Indonesia juga mempunyai dana Lembaga Penjamin Simpanan (LPS) dengan jumlah sekitar Rp150 triliun. Selain itu juga ada cadangan devisa sejumlah USD130 miliar yang dikelola oleh Bank Indonesia.

Dalam Peraturan Pemerintah Pengganti Undang-undang (Perppu) Nomor 1 Tahun 2020 tentang Kebijakan Keuangan Negara dan Stabilitas Sistem Keuangan untuk Penanganan Pandemi Corona Virus disebutkan beberapa sumber dana.

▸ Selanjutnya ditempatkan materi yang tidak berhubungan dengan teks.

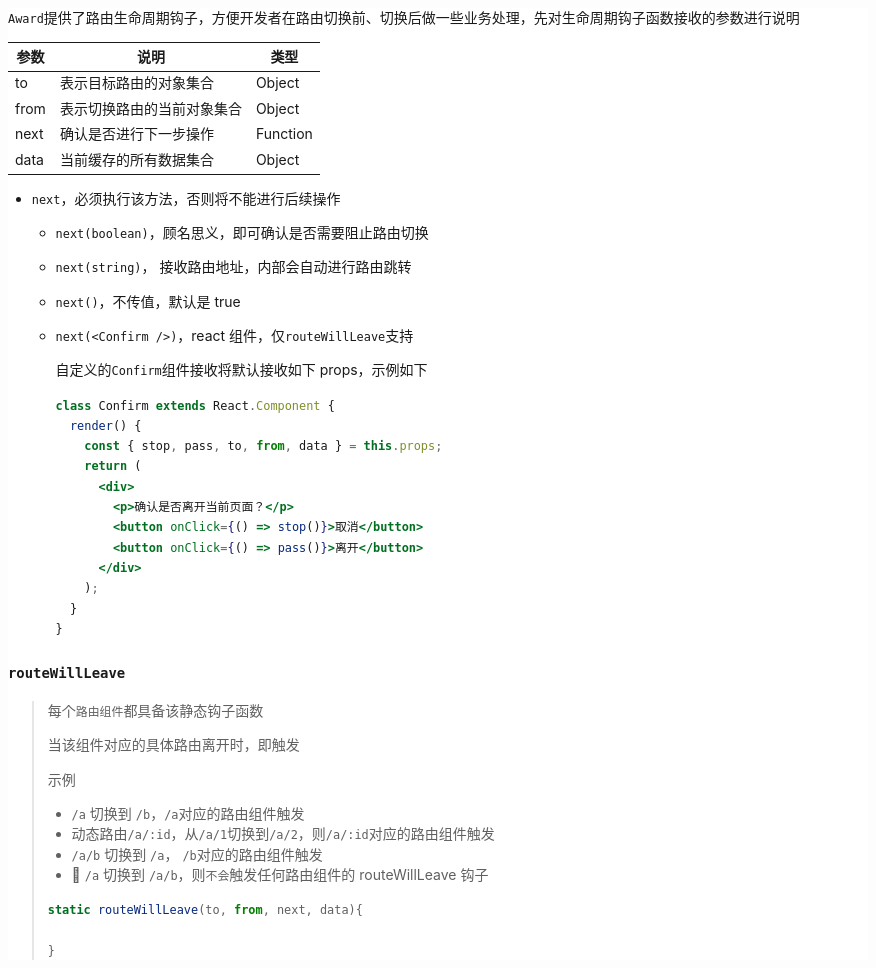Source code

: `Award`提供了路由生命周期钩子，方便开发者在路由切换前、切换后做一些业务处理，先对生命周期钩子函数接收的参数进行说明

| 参数 | 说明                       | 类型     |
| ---- | -------------------------- | -------- |
| to   | 表示目标路由的对象集合     | Object   |
| from | 表示切换路由的当前对象集合 | Object   |
| next | 确认是否进行下一步操作     | Function |
| data | 当前缓存的所有数据集合     | Object   |

- `next`，必须执行该方法，否则将不能进行后续操作

  - `next(boolean)`，顾名思义，即可确认是否需要阻止路由切换
  - `next(string)`， 接收路由地址，内部会自动进行路由跳转
  - `next()`，不传值，默认是 true
  - `next(<Confirm />)`，react 组件，仅`routeWillLeave`支持

    自定义的`Confirm`组件接收将默认接收如下 props，示例如下

    ```jsx
    class Confirm extends React.Component {
      render() {
        const { stop, pass, to, from, data } = this.props;
        return (
          <div>
            <p>确认是否离开当前页面？</p>
            <button onClick={() => stop()}>取消</button>
            <button onClick={() => pass()}>离开</button>
          </div>
        );
      }
    }
    ```

### `routeWillLeave`

> 每个`路由组件`都具备该静态钩子函数
>
> 当该组件对应的具体路由离开时，即触发
>
> 示例
>
> - `/a` 切换到 `/b`，`/a`对应的路由组件触发
> - 动态路由`/a/:id`，从`/a/1`切换到`/a/2`，则`/a/:id`对应的路由组件触发
> - `/a/b` 切换到 `/a`， `/b`对应的路由组件触发
> - 💅 `/a` 切换到 `/a/b`，则`不会`触发任何路由组件的 routeWillLeave 钩子
>
> ```js
> static routeWillLeave(to, from, next, data){
>
> }
> ```
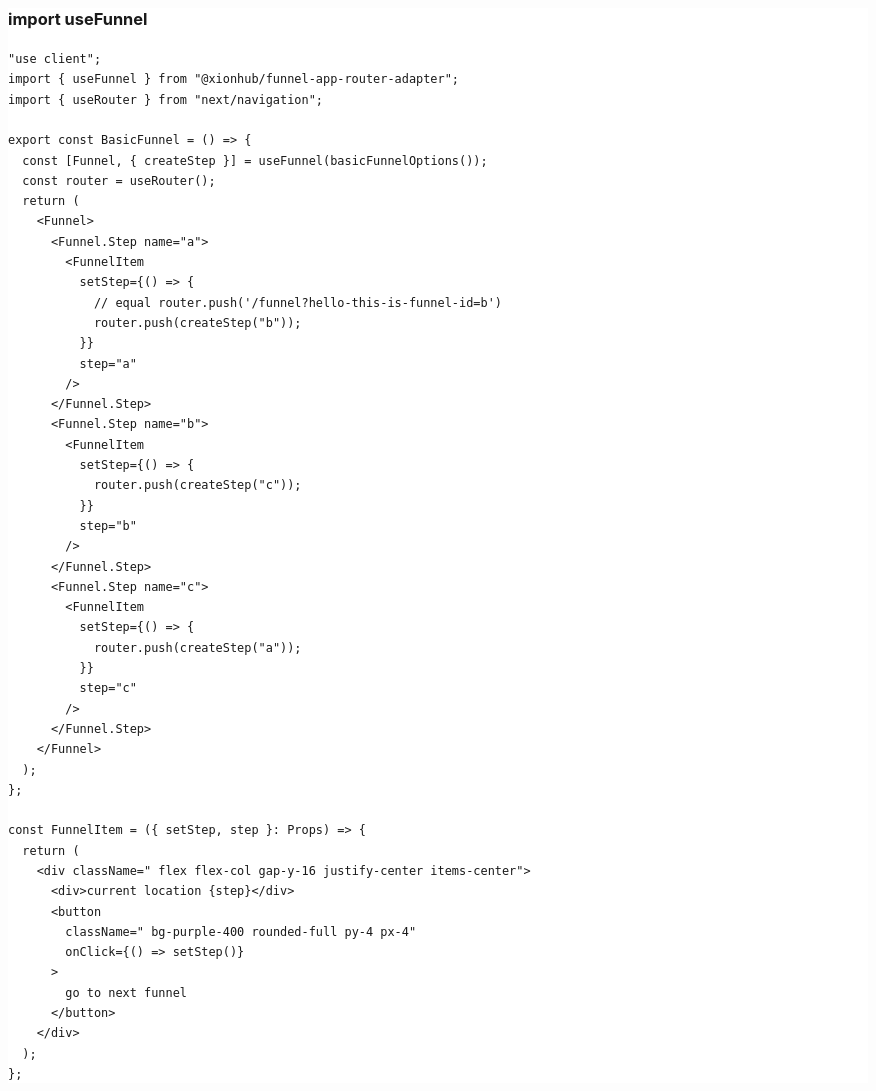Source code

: ### import useFunnel

```tsx
"use client";
import { useFunnel } from "@xionhub/funnel-app-router-adapter";
import { useRouter } from "next/navigation";

export const BasicFunnel = () => {
  const [Funnel, { createStep }] = useFunnel(basicFunnelOptions());
  const router = useRouter();
  return (
    <Funnel>
      <Funnel.Step name="a">
        <FunnelItem
          setStep={() => {
            // equal router.push('/funnel?hello-this-is-funnel-id=b')
            router.push(createStep("b"));
          }}
          step="a"
        />
      </Funnel.Step>
      <Funnel.Step name="b">
        <FunnelItem
          setStep={() => {
            router.push(createStep("c"));
          }}
          step="b"
        />
      </Funnel.Step>
      <Funnel.Step name="c">
        <FunnelItem
          setStep={() => {
            router.push(createStep("a"));
          }}
          step="c"
        />
      </Funnel.Step>
    </Funnel>
  );
};

const FunnelItem = ({ setStep, step }: Props) => {
  return (
    <div className=" flex flex-col gap-y-16 justify-center items-center">
      <div>current location {step}</div>
      <button
        className=" bg-purple-400 rounded-full py-4 px-4"
        onClick={() => setStep()}
      >
        go to next funnel
      </button>
    </div>
  );
};
```
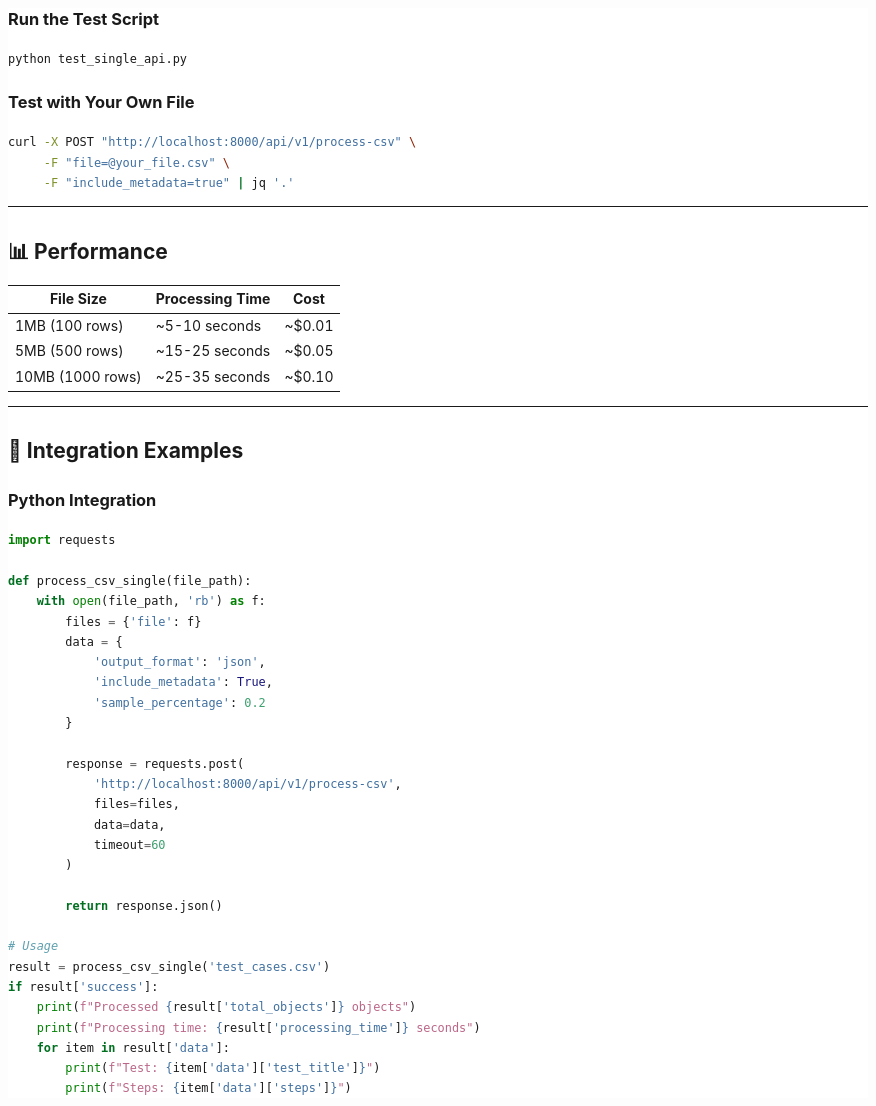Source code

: ### **Run the Test Script**
```bash
python test_single_api.py
```

### **Test with Your Own File**
```bash
curl -X POST "http://localhost:8000/api/v1/process-csv" \
     -F "file=@your_file.csv" \
     -F "include_metadata=true" | jq '.'
```

---

## 📊 **Performance**

| File Size | Processing Time | Cost |
|-----------|----------------|------|
| 1MB (100 rows) | ~5-10 seconds | ~$0.01 |
| 5MB (500 rows) | ~15-25 seconds | ~$0.05 |
| 10MB (1000 rows) | ~25-35 seconds | ~$0.10 |

---

## 🔧 **Integration Examples**

### **Python Integration**
```python
import requests

def process_csv_single(file_path):
    with open(file_path, 'rb') as f:
        files = {'file': f}
        data = {
            'output_format': 'json',
            'include_metadata': True,
            'sample_percentage': 0.2
        }
        
        response = requests.post(
            'http://localhost:8000/api/v1/process-csv',
            files=files,
            data=data,
            timeout=60
        )
        
        return response.json()

# Usage
result = process_csv_single('test_cases.csv')
if result['success']:
    print(f"Processed {result['total_objects']} objects")
    print(f"Processing time: {result['processing_time']} seconds")
    for item in result['data']:
        print(f"Test: {item['data']['test_title']}")
        print(f"Steps: {item['data']['steps']}")
```
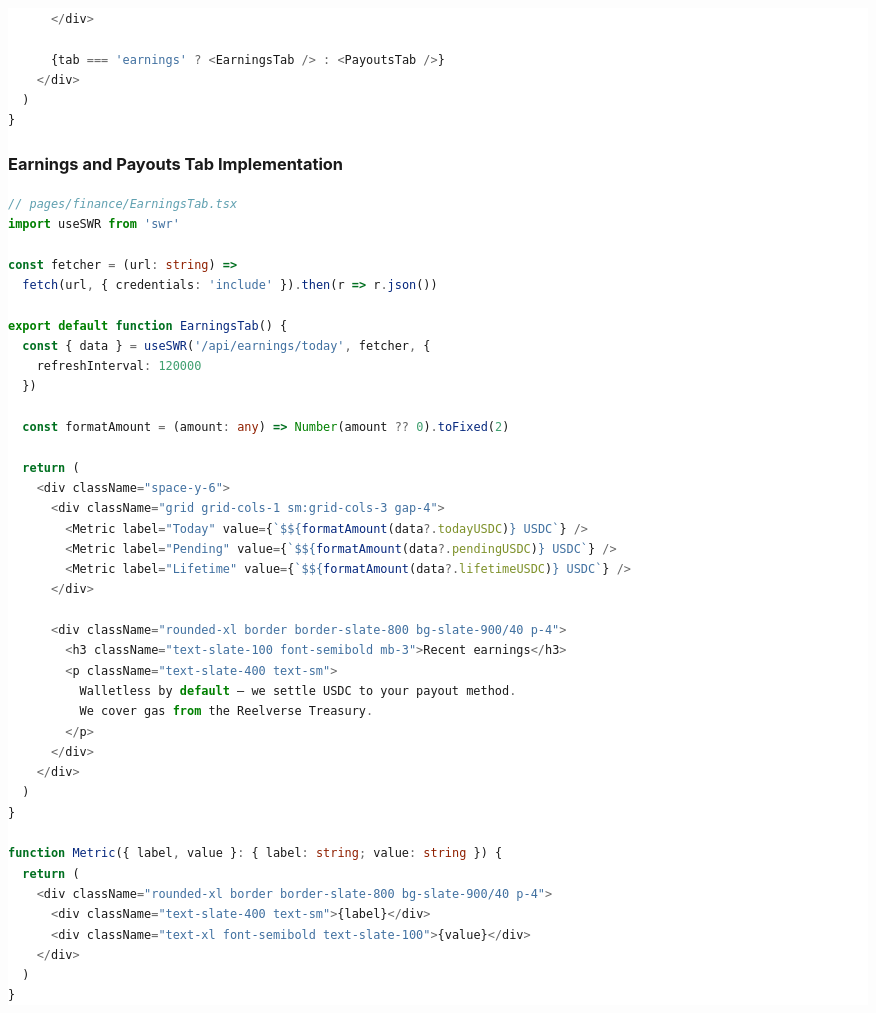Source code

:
 ```typescript
      </div>
      
      {tab === 'earnings' ? <EarningsTab /> : <PayoutsTab />}
    </div>
  )
}
```

### Earnings and Payouts Tab Implementation

```typescript
// pages/finance/EarningsTab.tsx
import useSWR from 'swr'

const fetcher = (url: string) => 
  fetch(url, { credentials: 'include' }).then(r => r.json())

export default function EarningsTab() {
  const { data } = useSWR('/api/earnings/today', fetcher, { 
    refreshInterval: 120000 
  })
  
  const formatAmount = (amount: any) => Number(amount ?? 0).toFixed(2)
  
  return (
    <div className="space-y-6">
      <div className="grid grid-cols-1 sm:grid-cols-3 gap-4">
        <Metric label="Today" value={`$${formatAmount(data?.todayUSDC)} USDC`} />
        <Metric label="Pending" value={`$${formatAmount(data?.pendingUSDC)} USDC`} />
        <Metric label="Lifetime" value={`$${formatAmount(data?.lifetimeUSDC)} USDC`} />
      </div>
      
      <div className="rounded-xl border border-slate-800 bg-slate-900/40 p-4">
        <h3 className="text-slate-100 font-semibold mb-3">Recent earnings</h3>
        <p className="text-slate-400 text-sm">
          Walletless by default — we settle USDC to your payout method. 
          We cover gas from the Reelverse Treasury.
        </p>
      </div>
    </div>
  )
}

function Metric({ label, value }: { label: string; value: string }) {
  return (
    <div className="rounded-xl border border-slate-800 bg-slate-900/40 p-4">
      <div className="text-slate-400 text-sm">{label}</div>
      <div className="text-xl font-semibold text-slate-100">{value}</div>
    </div>
  )
}
```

Menteri Keuangan Sri Mulyani mengatakan sumber anggaran tersebut bisa dari Sisa Anggaran Lebih (SAL), dana abadi dan akumulasi dana abadi pendidikan, dana yang dikuasai negara dengan kriteria tertentu, dana yang dikelola oleh Badan Layanan Umum (BLU) dan dana dari pengurangan penyertaan modal negara (PMN) kepada BUMN.

Saat ini sudah terdata SAL sebesar Rp160 triliun. Kemudian penghematan anggaran sebesar Rp190 triliun yang terdiri dari belanja kementerian dan lembaga sebesar Rp95,7 triliun dan TKDD (Transfer ke Daerah dan Dana Desa) Rp94,2 triliun.

Muhammad Faisal, direktur eksekutif Cente of Reform Economics (Core), sebuah lembaga peneliti ekonomi mengatakan utang memang tidak terhindarkan sebagai sumber dana penanggulangan Covid-19.

Namun dana itu penting untuk mencegah dan meminimalisir dampak Covid-19.

“Memang akan ada masalah nanti. Tapi yang perlu mendapat catatan adalah pengelolaan utang, dari mana utang itu berasal,” ujar dia.

“Selama ini surat utang negara sebagian besar dikuasai oleh asing. Dalam dolar juga lebih besar. Ini yang berbahaya,” ujar dia.

Namun untuk menggeser utang menjadi rupiah dan banyak dibeli dari dalam negeri, bukan persoalan mudah, kata Faisal.

“Jadi kalau ada bond kalau bisa dari dalam negeri dan rupiah. Tapi likuiditas dalam negeri saat ini terbesar. Minat yang besar memang luar,” ujar dia.

Karena itu, intervensi BI untuk membantu sisi pembiayaan sangat diperlukan.

“Kalau BI yang beli itu aman, dibanding harus dibeli orang luar atau pembiayaan melalui bilateral maupun multilateral,”

“Utang tidak masalah, sepanjang dia di dalam negeri. Kalau dalam bentuk dolar atau asing itu rentan bisa pergi. Nilai tukar kita lemah, utang dolar gampang untuk keluar,” ujar dia.

Gubernur Bank Indonesia sebelumnya mengatakan bank sentral pada dasarnya tidak bisa membiayai defisit fiskal negara. Namun karena wabah yang bersifat luar biasa ini ada ruang bagi bank sentral untuk ikut membiayai defisit.

Dalam Perrpu 1/2000, Bank Indonesia diberi kewenangan membeli Surat Utang Negara dan/atau Surat Berharga Syariah Negara berjangka panjang, termasuk surat utang khusus untuk memerangi Pandemi Covid-19.